The ten years following Esther’s appearance at Purim passed without much of note happening. Perhaps the most marvelous feat that occurred during that time was the fact that neither Ishtar nor Persephone uttered a word to anyone about their plan despite both being notorious gossips in the world of the immortals, each having ruined a handful of surprise parties in her day. When it was finally time for the action to happen, everything went more or less as expected, the less being that Hades, a bit angrier than his wife had ever seen him, opened a crack in the earth which swallowed a dozen of the men who posed as soldiers that afternoon. For this, Persephone later apologized to the god of the Jews while they made small talk at one of those incredibly dull meetings during which no one really knows why they were asked to attend, and, between whispers about Hera’s new hairstyle, promised him a sacrifice of her own to be delivered at some vague point in the future, reminding him that he owed a decade’s surplus of food and supplies for his people in a hostile empire to her and Ishtar’s plan.
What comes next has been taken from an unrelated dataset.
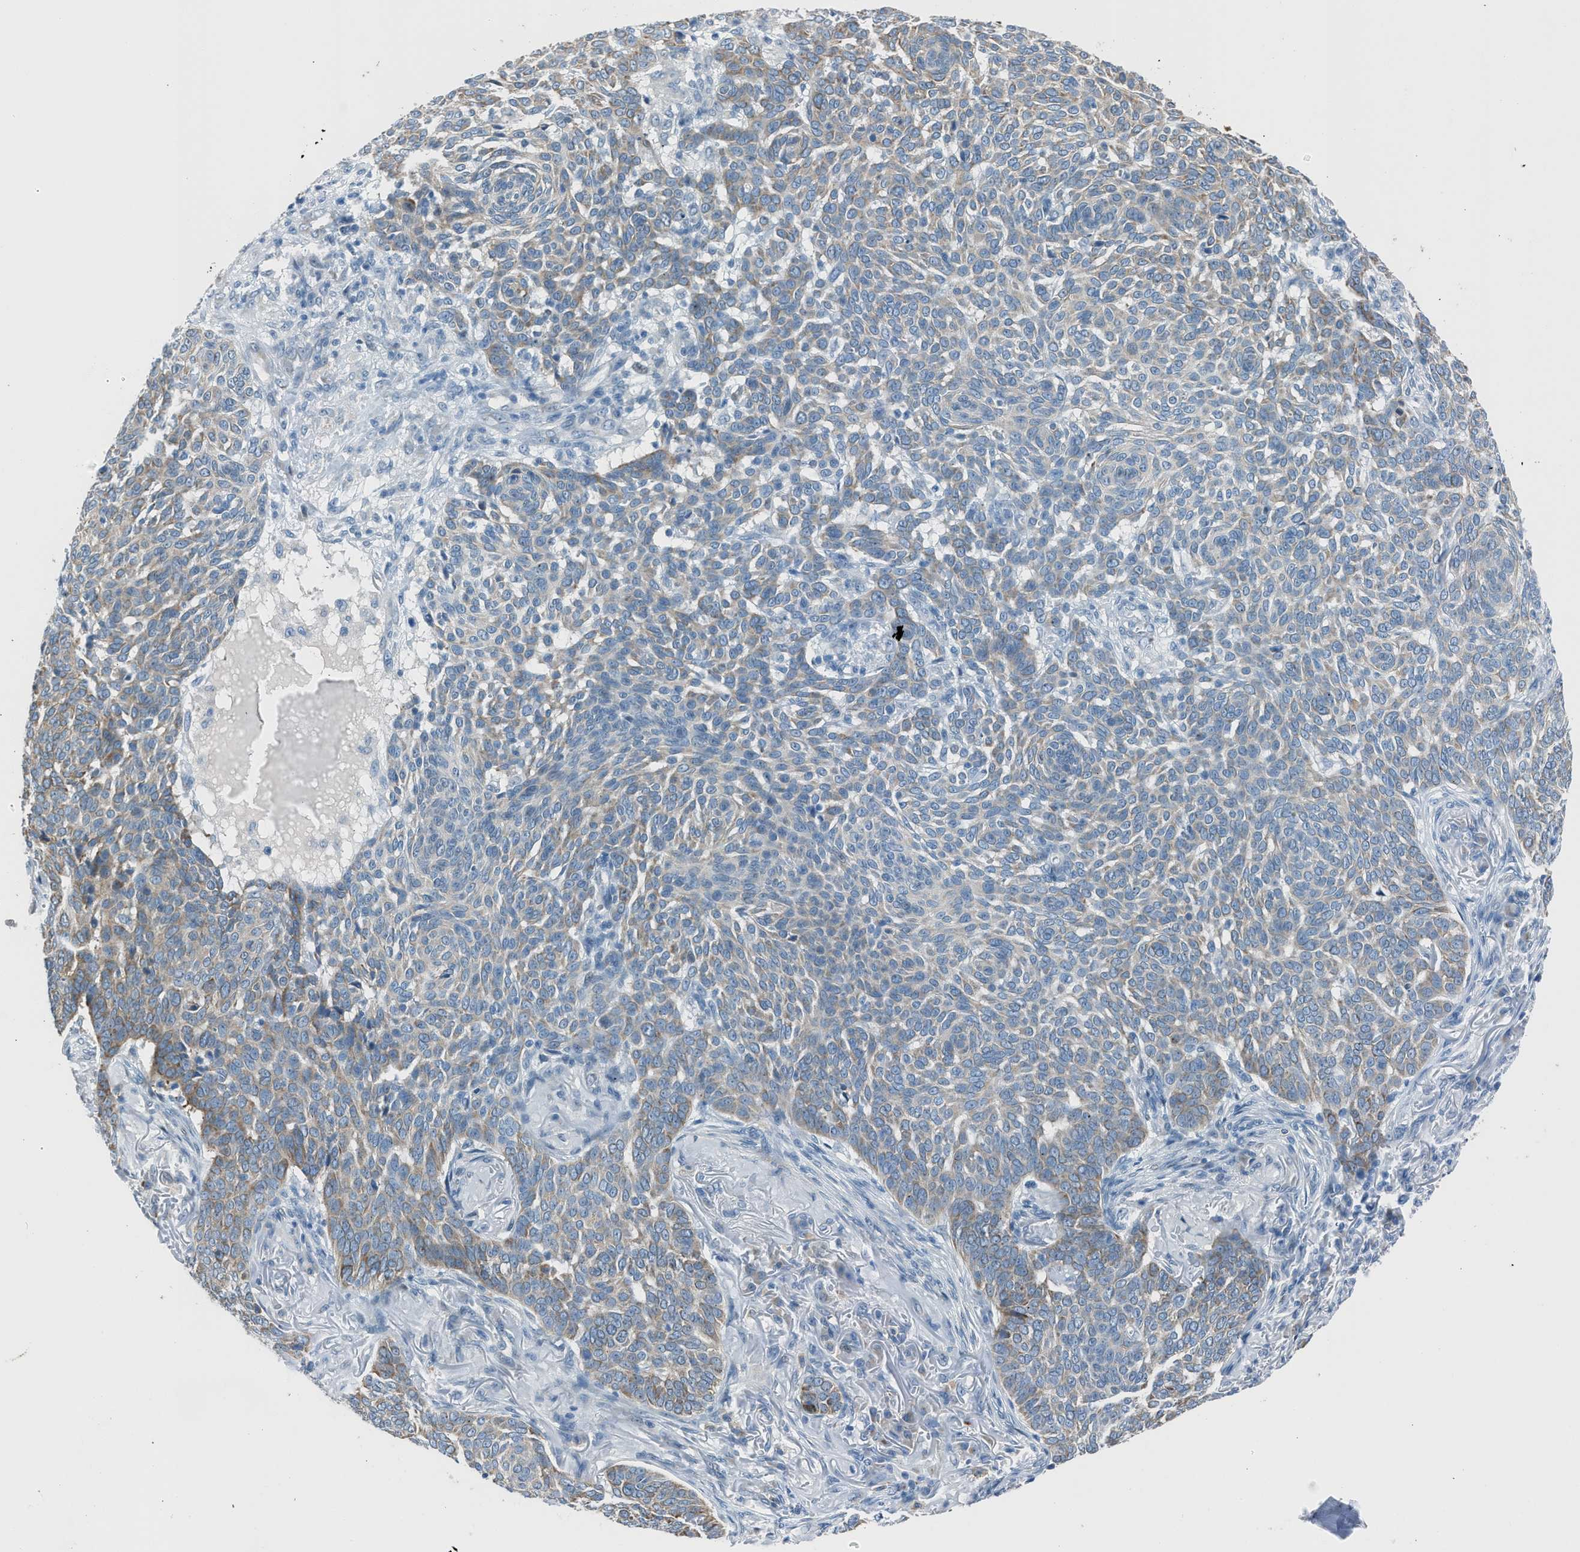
{"staining": {"intensity": "weak", "quantity": "25%-75%", "location": "cytoplasmic/membranous"}, "tissue": "skin cancer", "cell_type": "Tumor cells", "image_type": "cancer", "snomed": [{"axis": "morphology", "description": "Basal cell carcinoma"}, {"axis": "topography", "description": "Skin"}], "caption": "Immunohistochemistry (IHC) image of skin cancer stained for a protein (brown), which reveals low levels of weak cytoplasmic/membranous positivity in about 25%-75% of tumor cells.", "gene": "RNF41", "patient": {"sex": "male", "age": 85}}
He conceded her point, accepted the promise of a future sacrifice, and extended his congratulations to her, as it was very clear by this point that her plan had been successful in the conception of a child, one she was expected to deliver the following month after her return to the Underworld, which would no doubt be the happiest of surprises to her dear husband.

Indeed, it was a surprise to her dear husband who stood with happy anticipation at the entrance to his kingdom while he waited for his wife to come make her descent. “My darling!” he cried when he saw her round a bend and emerge into a clearing of trees. After gazing for a moment in astonishment, he corrected himself. “My darlings! How can this be?” He fell to his knees and outstretched his hands, never leaving the precipice of his realm.